Le CETA, c’est quoi ?

L'accord économique et commercial global (Comprehensive Economic and Trade Agreement en anglais, CETA), est un traité de libre-échange établi entre l'Union européenne et le Canada. Il prévoit notamment de supprimer les droits de douane sur 98 % des produits échangés entre le Canada et chaque pays de l’UE, d’augmenter les quotas d’importation de produits agricoles canadiens en Europe, ou encore d’ouvrir les marchés publics respectifs aux entreprises de l’autre continent, dans une logique de mise en concurrence et de relâchement des normes censés dynamiser les échanges économiques. Les négociations entre ces deux parties sont conclues le 18 octobre 2013.

Cet accord s’inscrit dans un contexte global d’accélération de la logique du libre-échange par l’Union européenne, avec des traités similaires conclus avec le MERCOSUR (communauté économique regroupant plusieurs pays de l’Amérique du Sud), ou encore le Japon (JEFTA).


Dès le 22 octobre 2013, Jean-Luc Mélenchon, alors député européen s’oppose dans un billet de blog à la conclusion de l’accord. Il dénonce un traité négocié dans la plus grande opacité, favorable aux grandes multinationales et contre l’intérêt général. Il s’inquiète à l’époque des « importantes répercussions pour l’agriculture européenne, les services publics, les droits accordés aux multinationales, les règles environnementales et sanitaires. » [1]​​.


Le 30 octobre 2016, le CETA est signé par le Premier ministre canadien, Justin Trudeau, et le président du Conseil européen Donald Tusk. Pour entrer en vigueur, le traité doit maintenant être signé par les parlements des 27 États membres de l’UE (dont le Royaume-Uni à l’époque).

Dans un avis publié le 16 décembre 2016, la Commission Nationale Consultative des Droits de l’Homme (CNCDH) met en garde sur les dangers du CETA et recommande « très vivement la réouverture des négociations afin que les enjeux liés aux droits de l’Homme soient pleinement respectés et appliqués ». Il est en particulier souligné que « le Chapitre 21 ouvre la voie au démembrement des normes et standards existants, remettant largement en cause les compétences législatives et réglementaires au sein des Etats membres, dans l’objectif affiché d’accroître la compétitivité et les échanges » (pp. 14-15) [4].

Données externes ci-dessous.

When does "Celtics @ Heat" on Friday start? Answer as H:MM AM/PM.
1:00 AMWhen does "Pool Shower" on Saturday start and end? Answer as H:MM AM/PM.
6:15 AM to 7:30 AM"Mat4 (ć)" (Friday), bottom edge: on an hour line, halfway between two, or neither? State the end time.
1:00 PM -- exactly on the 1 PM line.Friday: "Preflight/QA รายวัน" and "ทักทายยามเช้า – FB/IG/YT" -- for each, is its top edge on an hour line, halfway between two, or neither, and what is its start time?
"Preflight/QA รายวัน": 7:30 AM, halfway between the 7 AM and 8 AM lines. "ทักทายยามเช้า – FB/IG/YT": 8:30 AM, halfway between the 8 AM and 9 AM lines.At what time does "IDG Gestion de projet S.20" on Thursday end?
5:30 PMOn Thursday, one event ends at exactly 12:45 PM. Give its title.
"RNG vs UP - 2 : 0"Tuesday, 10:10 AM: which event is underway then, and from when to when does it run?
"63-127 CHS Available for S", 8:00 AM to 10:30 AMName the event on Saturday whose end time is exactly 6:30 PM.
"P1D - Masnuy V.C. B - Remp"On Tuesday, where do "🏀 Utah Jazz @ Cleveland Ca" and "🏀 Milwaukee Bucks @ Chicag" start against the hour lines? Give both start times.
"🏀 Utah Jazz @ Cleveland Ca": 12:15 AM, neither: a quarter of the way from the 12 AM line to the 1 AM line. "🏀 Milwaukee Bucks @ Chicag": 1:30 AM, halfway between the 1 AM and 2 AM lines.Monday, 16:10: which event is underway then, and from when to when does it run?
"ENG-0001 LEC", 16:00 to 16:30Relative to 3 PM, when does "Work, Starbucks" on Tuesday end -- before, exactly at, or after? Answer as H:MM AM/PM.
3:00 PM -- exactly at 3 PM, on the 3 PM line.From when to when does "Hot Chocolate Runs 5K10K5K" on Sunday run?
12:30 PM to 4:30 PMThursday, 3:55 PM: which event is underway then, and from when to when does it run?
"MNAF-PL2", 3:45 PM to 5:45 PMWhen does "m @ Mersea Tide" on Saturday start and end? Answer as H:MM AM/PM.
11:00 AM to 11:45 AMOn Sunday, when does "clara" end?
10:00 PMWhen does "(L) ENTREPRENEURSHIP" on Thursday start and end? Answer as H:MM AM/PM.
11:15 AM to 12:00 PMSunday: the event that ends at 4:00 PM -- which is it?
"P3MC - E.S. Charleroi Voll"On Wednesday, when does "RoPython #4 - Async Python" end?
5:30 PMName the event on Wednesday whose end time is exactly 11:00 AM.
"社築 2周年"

Les Insoumis.es vent debout contre les OGM

Le mardi 9 juillet 2019, Jean-Luc Mélenchon, alors député à l’Assemblée nationale, s’exprime en commission des Affaires étrangères sur le projet de loi de ratification du CETA. Le chef de file des Insoumis.es dénonce le passage en plein été devant la représentation nationale de cet important traité. Sur le fond, il défend la relocalisation des productions, critique la logique des tribunaux d’arbitrage prévus par le traité, qui contournent la souveraineté des États au profit des multinationales. Enfin, il pointe la situation du Canada quant aux OGM, produits en grand nombre et qui, sans aucun étiquetage requis par le CETA, échappent à tout contrôle et peuvent désormais arriver incognito dans les assiettes européennes.



Le 10 juillet 2019, dans la même commission, la députée insoumise du Val-de-Marne Mathilde Panot interpelle la majorité sur l’incohérence de leur position : ratifier des accords de libre-échange climaticide d’un côté et déclarer lutter contre le réchauffement climatique de l’autre : « Dans les jours à venir, je dis aux députés de la majorité qu’ils auront un choix à faire, entre deux conceptions de l’écologie : celle qui lutte contre le libre-échange sans ambiguïté, sait que capitalisme et écologie ne sont pas compatibles, et la conception hypocrite qui sert la soupe aux intérêts des puissants pour rester bien au chaud dans les ministères. »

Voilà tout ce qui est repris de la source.